Materials provided
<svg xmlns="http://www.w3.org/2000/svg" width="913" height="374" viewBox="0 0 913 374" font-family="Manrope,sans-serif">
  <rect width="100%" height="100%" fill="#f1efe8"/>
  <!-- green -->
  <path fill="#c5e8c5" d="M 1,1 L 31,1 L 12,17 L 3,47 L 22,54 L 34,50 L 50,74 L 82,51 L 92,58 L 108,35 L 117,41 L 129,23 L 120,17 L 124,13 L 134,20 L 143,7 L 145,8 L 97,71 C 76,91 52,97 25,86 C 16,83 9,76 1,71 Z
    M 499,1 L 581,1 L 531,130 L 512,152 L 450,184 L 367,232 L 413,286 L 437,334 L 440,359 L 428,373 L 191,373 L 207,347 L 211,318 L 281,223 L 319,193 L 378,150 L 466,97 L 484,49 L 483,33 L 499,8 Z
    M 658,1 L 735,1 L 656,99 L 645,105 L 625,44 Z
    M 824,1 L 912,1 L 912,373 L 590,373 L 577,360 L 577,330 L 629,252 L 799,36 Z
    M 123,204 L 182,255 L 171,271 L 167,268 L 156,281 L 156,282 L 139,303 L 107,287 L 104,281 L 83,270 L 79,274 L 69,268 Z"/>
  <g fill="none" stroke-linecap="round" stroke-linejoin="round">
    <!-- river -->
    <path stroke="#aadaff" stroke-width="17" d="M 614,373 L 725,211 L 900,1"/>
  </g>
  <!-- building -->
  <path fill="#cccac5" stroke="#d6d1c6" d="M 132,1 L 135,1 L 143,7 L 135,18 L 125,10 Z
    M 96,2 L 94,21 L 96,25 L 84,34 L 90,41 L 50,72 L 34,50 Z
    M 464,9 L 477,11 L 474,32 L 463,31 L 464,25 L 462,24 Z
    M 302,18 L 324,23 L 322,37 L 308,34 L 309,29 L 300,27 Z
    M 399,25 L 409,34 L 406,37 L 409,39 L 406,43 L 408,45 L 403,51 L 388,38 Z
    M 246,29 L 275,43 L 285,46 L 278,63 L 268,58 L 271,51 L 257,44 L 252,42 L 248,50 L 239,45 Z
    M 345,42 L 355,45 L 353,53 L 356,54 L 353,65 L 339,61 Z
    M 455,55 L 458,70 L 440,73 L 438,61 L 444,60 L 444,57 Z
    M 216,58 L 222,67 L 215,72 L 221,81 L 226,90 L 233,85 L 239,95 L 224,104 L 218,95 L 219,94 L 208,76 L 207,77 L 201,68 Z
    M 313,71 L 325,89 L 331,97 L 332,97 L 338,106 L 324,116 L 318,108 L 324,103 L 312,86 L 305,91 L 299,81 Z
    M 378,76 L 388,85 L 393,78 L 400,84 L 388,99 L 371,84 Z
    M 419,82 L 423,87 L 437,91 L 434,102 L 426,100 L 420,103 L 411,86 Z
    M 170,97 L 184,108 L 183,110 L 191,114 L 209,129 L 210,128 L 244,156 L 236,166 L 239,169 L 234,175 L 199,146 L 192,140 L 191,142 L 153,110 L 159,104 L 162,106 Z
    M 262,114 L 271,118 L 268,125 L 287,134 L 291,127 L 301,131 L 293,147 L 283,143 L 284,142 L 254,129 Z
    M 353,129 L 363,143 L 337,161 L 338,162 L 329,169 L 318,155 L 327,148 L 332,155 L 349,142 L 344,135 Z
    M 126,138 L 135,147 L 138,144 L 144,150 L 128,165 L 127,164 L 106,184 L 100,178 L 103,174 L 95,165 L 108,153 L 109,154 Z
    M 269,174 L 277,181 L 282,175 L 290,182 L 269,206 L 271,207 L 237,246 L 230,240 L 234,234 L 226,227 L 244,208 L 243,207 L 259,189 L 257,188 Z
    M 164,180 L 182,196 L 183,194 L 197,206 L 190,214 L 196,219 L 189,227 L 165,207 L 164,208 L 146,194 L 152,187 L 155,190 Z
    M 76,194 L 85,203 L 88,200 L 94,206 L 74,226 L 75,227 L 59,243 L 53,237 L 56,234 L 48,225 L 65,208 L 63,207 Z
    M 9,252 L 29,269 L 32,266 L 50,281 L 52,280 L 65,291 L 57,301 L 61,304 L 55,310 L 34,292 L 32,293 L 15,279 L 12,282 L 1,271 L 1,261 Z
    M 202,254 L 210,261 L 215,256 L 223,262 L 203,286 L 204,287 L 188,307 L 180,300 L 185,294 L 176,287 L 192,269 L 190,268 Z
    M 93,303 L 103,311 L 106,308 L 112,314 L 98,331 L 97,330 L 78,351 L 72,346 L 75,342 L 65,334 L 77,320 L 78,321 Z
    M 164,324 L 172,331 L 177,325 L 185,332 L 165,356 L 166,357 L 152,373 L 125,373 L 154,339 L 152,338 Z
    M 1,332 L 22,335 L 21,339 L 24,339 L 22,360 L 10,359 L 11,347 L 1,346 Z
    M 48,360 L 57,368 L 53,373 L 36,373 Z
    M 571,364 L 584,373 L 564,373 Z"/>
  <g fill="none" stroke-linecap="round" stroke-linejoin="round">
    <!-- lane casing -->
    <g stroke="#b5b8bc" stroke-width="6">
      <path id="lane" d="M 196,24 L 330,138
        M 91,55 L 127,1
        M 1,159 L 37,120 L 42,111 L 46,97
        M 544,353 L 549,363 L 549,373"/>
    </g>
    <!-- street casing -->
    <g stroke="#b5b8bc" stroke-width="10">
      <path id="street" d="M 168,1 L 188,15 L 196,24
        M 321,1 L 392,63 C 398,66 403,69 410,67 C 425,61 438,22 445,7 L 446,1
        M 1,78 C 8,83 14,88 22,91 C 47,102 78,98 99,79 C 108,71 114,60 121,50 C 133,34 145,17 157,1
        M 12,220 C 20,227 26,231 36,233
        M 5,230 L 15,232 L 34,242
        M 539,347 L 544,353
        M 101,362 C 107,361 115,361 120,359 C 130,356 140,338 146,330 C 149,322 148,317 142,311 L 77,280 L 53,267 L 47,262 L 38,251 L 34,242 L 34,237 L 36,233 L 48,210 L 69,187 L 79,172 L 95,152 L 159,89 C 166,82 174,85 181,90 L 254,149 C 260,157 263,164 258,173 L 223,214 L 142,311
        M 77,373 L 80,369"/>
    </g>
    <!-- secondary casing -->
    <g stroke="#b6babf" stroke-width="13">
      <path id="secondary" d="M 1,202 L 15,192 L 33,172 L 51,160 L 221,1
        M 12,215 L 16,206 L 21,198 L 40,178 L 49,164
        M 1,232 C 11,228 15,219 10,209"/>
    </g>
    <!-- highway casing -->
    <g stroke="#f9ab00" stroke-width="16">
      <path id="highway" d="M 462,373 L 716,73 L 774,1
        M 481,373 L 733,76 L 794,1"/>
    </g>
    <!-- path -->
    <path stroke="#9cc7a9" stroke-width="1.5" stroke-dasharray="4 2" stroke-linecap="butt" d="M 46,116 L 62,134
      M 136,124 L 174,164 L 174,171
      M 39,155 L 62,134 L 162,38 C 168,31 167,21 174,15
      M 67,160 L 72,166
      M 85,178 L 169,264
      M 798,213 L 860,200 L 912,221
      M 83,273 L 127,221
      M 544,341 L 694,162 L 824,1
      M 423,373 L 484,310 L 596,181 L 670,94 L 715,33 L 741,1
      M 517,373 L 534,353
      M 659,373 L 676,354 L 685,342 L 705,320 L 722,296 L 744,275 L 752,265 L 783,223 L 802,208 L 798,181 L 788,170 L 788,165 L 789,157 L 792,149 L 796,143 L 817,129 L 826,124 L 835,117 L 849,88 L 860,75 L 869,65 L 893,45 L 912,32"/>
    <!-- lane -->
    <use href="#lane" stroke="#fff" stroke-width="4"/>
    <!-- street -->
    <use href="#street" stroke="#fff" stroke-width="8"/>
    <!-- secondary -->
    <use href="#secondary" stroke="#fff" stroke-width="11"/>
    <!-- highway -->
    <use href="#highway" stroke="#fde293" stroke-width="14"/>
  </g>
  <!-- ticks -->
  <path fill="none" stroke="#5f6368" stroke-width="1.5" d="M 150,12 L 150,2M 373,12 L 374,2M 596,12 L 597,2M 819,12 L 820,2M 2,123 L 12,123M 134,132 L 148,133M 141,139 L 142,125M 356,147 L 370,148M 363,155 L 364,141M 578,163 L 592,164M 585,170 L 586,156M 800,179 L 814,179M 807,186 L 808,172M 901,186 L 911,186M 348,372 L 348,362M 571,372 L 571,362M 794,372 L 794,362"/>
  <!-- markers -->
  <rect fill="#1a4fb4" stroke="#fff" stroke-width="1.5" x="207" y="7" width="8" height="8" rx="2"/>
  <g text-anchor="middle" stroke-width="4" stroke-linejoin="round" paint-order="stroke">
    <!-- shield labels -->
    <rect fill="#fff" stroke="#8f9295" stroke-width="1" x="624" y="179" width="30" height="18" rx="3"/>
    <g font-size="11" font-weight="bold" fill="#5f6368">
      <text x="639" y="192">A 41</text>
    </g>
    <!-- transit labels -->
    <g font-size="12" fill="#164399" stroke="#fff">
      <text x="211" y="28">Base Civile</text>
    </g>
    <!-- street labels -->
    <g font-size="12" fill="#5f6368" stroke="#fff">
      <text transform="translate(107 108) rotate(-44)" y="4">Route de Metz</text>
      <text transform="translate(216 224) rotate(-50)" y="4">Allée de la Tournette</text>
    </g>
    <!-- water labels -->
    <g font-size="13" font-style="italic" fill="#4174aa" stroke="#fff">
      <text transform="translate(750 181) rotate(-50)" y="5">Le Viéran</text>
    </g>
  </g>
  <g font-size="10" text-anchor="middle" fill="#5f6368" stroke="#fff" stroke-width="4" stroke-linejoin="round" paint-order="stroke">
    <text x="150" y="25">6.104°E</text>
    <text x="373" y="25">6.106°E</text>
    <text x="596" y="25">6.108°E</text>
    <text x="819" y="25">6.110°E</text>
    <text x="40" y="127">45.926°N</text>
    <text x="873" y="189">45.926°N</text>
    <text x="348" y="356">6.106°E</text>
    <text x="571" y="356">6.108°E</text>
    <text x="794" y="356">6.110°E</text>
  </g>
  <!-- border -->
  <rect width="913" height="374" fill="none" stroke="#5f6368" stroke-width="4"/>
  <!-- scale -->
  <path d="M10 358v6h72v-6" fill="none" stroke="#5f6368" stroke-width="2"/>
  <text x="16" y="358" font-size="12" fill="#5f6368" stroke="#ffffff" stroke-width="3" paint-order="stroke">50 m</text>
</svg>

Your objective
As the answer, set down only the lines from the data above between the one holding "M 321,1 L 392,63" and the one holding "M 517,373 L 534,353", inclusive, exactly as they read.

Exercise solution
        M 321,1 L 392,63 C 398,66 403,69 410,67 C 425,61 438,22 445,7 L 446,1
        M 1,78 C 8,83 14,88 22,91 C 47,102 78,98 99,79 C 108,71 114,60 121,50 C 133,34 145,17 157,1
        M 12,220 C 20,227 26,231 36,233
        M 5,230 L 15,232 L 34,242
        M 539,347 L 544,353
        M 101,362 C 107,361 115,361 120,359 C 130,356 140,338 146,330 C 149,322 148,317 142,311 L 77,280 L 53,267 L 47,262 L 38,251 L 34,242 L 34,237 L 36,233 L 48,210 L 69,187 L 79,172 L 95,152 L 159,89 C 166,82 174,85 181,90 L 254,149 C 260,157 263,164 258,173 L 223,214 L 142,311
        M 77,373 L 80,369"/>
    </g>
    <!-- secondary casing -->
    <g stroke="#b6babf" stroke-width="13">
      <path id="secondary" d="M 1,202 L 15,192 L 33,172 L 51,160 L 221,1
        M 12,215 L 16,206 L 21,198 L 40,178 L 49,164
        M 1,232 C 11,228 15,219 10,209"/>
    </g>
    <!-- highway casing -->
    <g stroke="#f9ab00" stroke-width="16">
      <path id="highway" d="M 462,373 L 716,73 L 774,1
        M 481,373 L 733,76 L 794,1"/>
    </g>
    <!-- path -->
    <path stroke="#9cc7a9" stroke-width="1.5" stroke-dasharray="4 2" stroke-linecap="butt" d="M 46,116 L 62,134
      M 136,124 L 174,164 L 174,171
      M 39,155 L 62,134 L 162,38 C 168,31 167,21 174,15
      M 67,160 L 72,166
      M 85,178 L 169,264
      M 798,213 L 860,200 L 912,221
      M 83,273 L 127,221
      M 544,341 L 694,162 L 824,1
      M 423,373 L 484,310 L 596,181 L 670,94 L 715,33 L 741,1
      M 517,373 L 534,353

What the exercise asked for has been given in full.